Switch every "tan uniform" in the rows below to "khaki uniform" and reproduce the rows with nothing else altered, omitting the pictures.

_TASK INPUT_.

--- --- ---

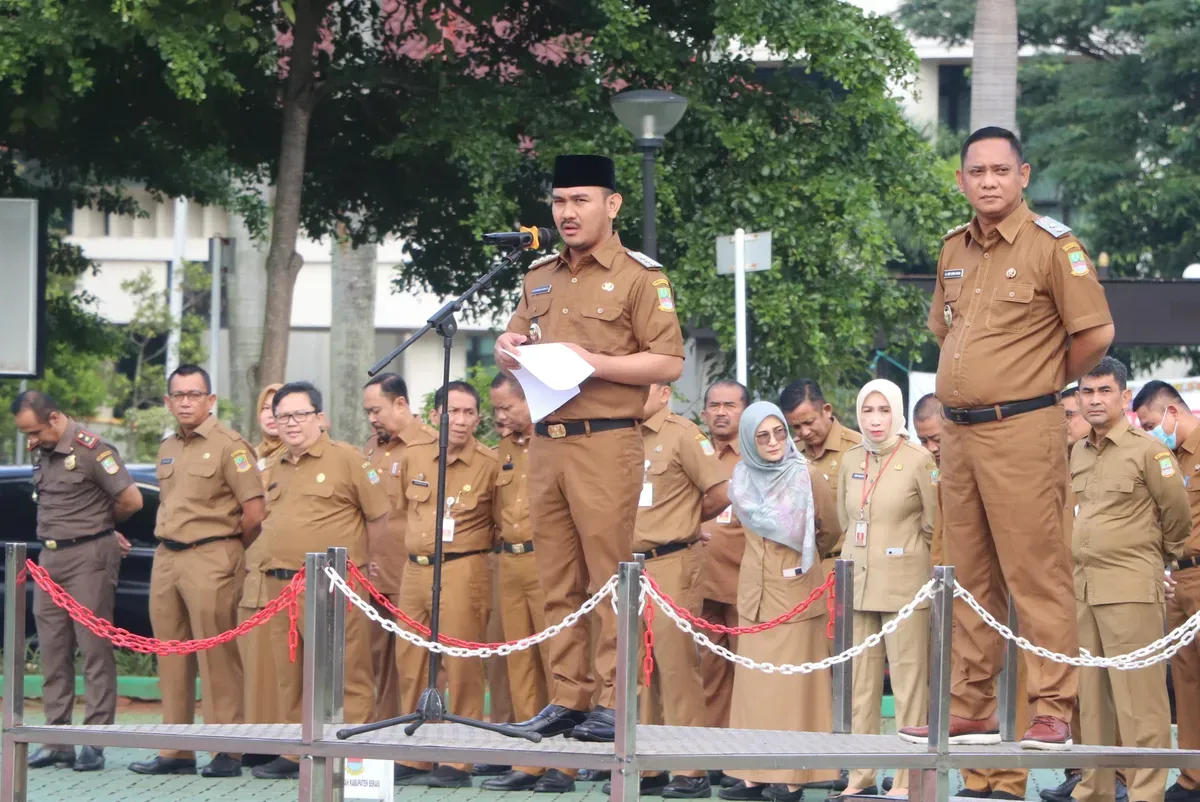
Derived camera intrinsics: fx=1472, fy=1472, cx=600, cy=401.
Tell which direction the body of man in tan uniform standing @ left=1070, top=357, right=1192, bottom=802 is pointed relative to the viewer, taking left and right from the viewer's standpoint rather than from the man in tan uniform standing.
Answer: facing the viewer and to the left of the viewer

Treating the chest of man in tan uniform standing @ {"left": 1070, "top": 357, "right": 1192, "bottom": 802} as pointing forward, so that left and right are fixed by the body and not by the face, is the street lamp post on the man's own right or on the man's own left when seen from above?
on the man's own right

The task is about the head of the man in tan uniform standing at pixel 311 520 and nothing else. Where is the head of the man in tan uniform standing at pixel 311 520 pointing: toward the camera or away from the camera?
toward the camera

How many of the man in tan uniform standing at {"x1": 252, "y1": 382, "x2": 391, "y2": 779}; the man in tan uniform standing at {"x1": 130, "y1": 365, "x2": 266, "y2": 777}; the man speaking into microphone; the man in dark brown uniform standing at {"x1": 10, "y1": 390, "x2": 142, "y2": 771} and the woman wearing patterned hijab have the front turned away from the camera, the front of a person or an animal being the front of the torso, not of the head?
0

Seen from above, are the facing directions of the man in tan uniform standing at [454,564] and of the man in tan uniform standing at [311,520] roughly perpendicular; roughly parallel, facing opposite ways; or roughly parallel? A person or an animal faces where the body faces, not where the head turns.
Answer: roughly parallel

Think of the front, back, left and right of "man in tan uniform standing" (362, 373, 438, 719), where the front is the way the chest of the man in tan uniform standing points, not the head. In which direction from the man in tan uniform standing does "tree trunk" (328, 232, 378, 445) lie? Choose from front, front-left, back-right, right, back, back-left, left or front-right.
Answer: back-right

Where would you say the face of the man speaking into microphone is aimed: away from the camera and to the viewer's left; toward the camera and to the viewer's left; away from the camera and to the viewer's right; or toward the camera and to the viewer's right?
toward the camera and to the viewer's left

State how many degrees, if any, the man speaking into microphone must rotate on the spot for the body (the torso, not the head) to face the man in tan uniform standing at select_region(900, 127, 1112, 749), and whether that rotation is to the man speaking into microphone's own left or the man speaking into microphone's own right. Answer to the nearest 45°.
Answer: approximately 135° to the man speaking into microphone's own left

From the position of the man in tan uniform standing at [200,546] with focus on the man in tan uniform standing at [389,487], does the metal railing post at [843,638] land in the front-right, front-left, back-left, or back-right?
front-right

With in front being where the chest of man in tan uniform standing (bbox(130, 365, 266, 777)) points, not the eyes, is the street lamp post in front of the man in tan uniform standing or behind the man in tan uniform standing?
behind

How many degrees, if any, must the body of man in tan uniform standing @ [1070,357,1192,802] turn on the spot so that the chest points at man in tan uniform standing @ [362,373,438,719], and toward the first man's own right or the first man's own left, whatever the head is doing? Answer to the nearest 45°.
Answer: approximately 45° to the first man's own right

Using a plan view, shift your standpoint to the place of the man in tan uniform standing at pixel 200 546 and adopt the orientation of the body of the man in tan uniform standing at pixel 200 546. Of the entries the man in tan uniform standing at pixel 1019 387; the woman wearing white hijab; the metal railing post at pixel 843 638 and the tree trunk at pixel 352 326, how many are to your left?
3

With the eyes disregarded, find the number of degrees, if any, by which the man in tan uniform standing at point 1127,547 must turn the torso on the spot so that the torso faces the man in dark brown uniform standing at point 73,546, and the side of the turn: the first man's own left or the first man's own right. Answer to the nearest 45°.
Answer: approximately 45° to the first man's own right
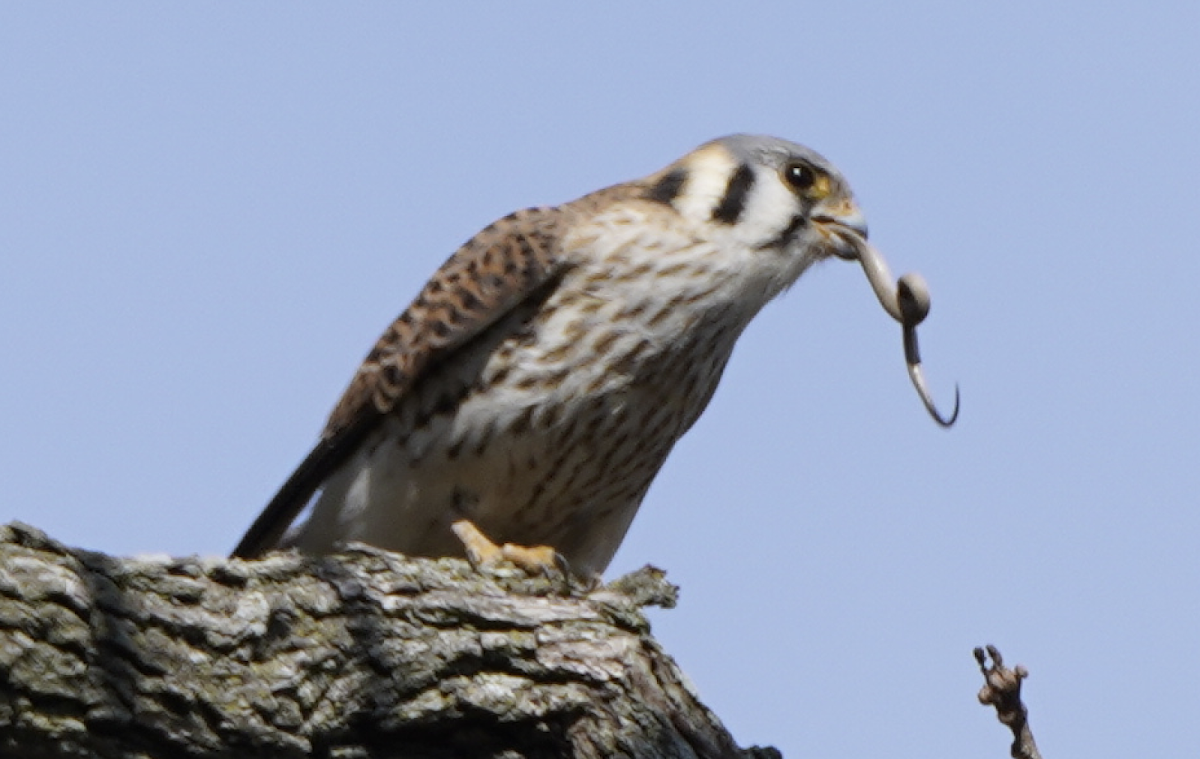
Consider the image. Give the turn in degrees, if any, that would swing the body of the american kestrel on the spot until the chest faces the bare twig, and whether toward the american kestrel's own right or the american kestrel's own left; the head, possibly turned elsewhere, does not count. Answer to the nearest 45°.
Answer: approximately 45° to the american kestrel's own left

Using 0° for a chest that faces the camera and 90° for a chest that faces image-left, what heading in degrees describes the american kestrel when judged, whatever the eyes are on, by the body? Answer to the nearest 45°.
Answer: approximately 270°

--- --- ---

_EXERCISE SOLUTION_.
Derived camera intrinsics: fx=1472, fy=1472, cx=600, cy=401.
Tell which direction the body of man in khaki uniform standing @ left=1070, top=357, right=1192, bottom=802 is pointed relative to the viewer, taking left and right from the viewer's standpoint rather than from the man in khaki uniform standing.
Answer: facing the viewer and to the left of the viewer

Treating the chest of man in khaki uniform standing @ {"left": 1070, "top": 357, "right": 1192, "bottom": 802} as pointing forward, so that left and right are fixed by the body and not by the face, is the street lamp post on the man's own right or on the man's own left when seen from above?
on the man's own right

The task is about the head of the man in khaki uniform standing at pixel 311 520 and nothing else. Where is the head of the man in khaki uniform standing at pixel 311 520 pointing: toward the camera or away from the camera?
toward the camera

How many of the man in khaki uniform standing at {"x1": 252, "y1": 382, "x2": 391, "y2": 779}; the man in khaki uniform standing at {"x1": 130, "y1": 365, "x2": 266, "y2": 777}; the man speaking into microphone; the man in dark brown uniform standing at {"x1": 10, "y1": 390, "x2": 142, "y2": 771} and the woman wearing patterned hijab have the front turned away from the camera, the front of a person or an animal being the front of the torso, not of the head?
0

Seen from above, are the facing directions of the man in khaki uniform standing at [454,564] and of the man in khaki uniform standing at [311,520] roughly perpendicular; roughly parallel, facing opposite ways; or roughly parallel? A person or an animal faces where the body faces, not where the head turns.
Answer: roughly parallel

Think of the front, back, left and right of "man in khaki uniform standing" (362, 373, 438, 719), where the front is the way the chest of the man in khaki uniform standing points, not the head. In which direction from the man in khaki uniform standing does "tree trunk" (328, 232, 378, 445) lie? Choose from front, front-left, back-right, right, back, back-left, left or front-right.
Answer: back-right

Where would you say the face of the man speaking into microphone is aimed: away from the camera and to the viewer's left; toward the camera and to the viewer's left; away from the camera and to the viewer's right; or toward the camera and to the viewer's right?
toward the camera and to the viewer's left

State how many degrees, if any, the man speaking into microphone must rotate on the spot for the body (the torso, not the head) to face the man in khaki uniform standing at select_region(900, 127, 1112, 749), and whether that rotation is to the man speaking into microphone's own left or the man speaking into microphone's own right. Answer to the nearest 45°.
Answer: approximately 135° to the man speaking into microphone's own left

From the position of the man in khaki uniform standing at [200,546] with focus on the man in khaki uniform standing at [389,487], does the metal railing post at [843,638] land in the front-right, front-left, back-left, or back-right?
front-right

With in front being where the chest of man in khaki uniform standing (bbox(130, 365, 266, 777)) points, not the eyes, is the street lamp post in front of the man in khaki uniform standing or behind the man in khaki uniform standing?
behind

How many degrees, if any, must the body of man in khaki uniform standing @ [1070,357,1192,802] turn on the spot so that the chest points at man in khaki uniform standing @ [362,373,438,719], and toward the first man's own right or the first man's own left, whatever the head is doing? Answer to the nearest 45°.
Answer: approximately 45° to the first man's own right

Using a plan view, shift your standpoint to the place of the man in khaki uniform standing at pixel 200 546 and adopt the orientation of the body of the man in khaki uniform standing at pixel 200 546. Of the entries the man in khaki uniform standing at pixel 1019 387; the woman wearing white hijab; the metal railing post at pixel 843 638 and the tree trunk at pixel 352 326, how many are to your left?
3

With the eyes disregarded, find the number of degrees, if any, by which the man in khaki uniform standing at point 1127,547 must turn the torso on the spot so that the torso faces the man in dark brown uniform standing at point 73,546, and the side of the turn: the first man's own left or the first man's own right. Answer to the nearest 45°.
Answer: approximately 45° to the first man's own right
Consider the image. Give the turn in degrees, if any, that would swing the body of the american kestrel on the spot until the chest faces the bare twig, and whether toward the american kestrel's own right or the american kestrel's own left; the head, possibly turned elsewhere, does not count. Answer to the nearest 45°.
Answer: approximately 45° to the american kestrel's own left

Using 0° for a chest that faces the camera and 90° for a chest that faces image-left, what heading in degrees describes the american kestrel when judged, whatever the eyes are on, by the body? Answer to the nearest 45°.
Answer: approximately 270°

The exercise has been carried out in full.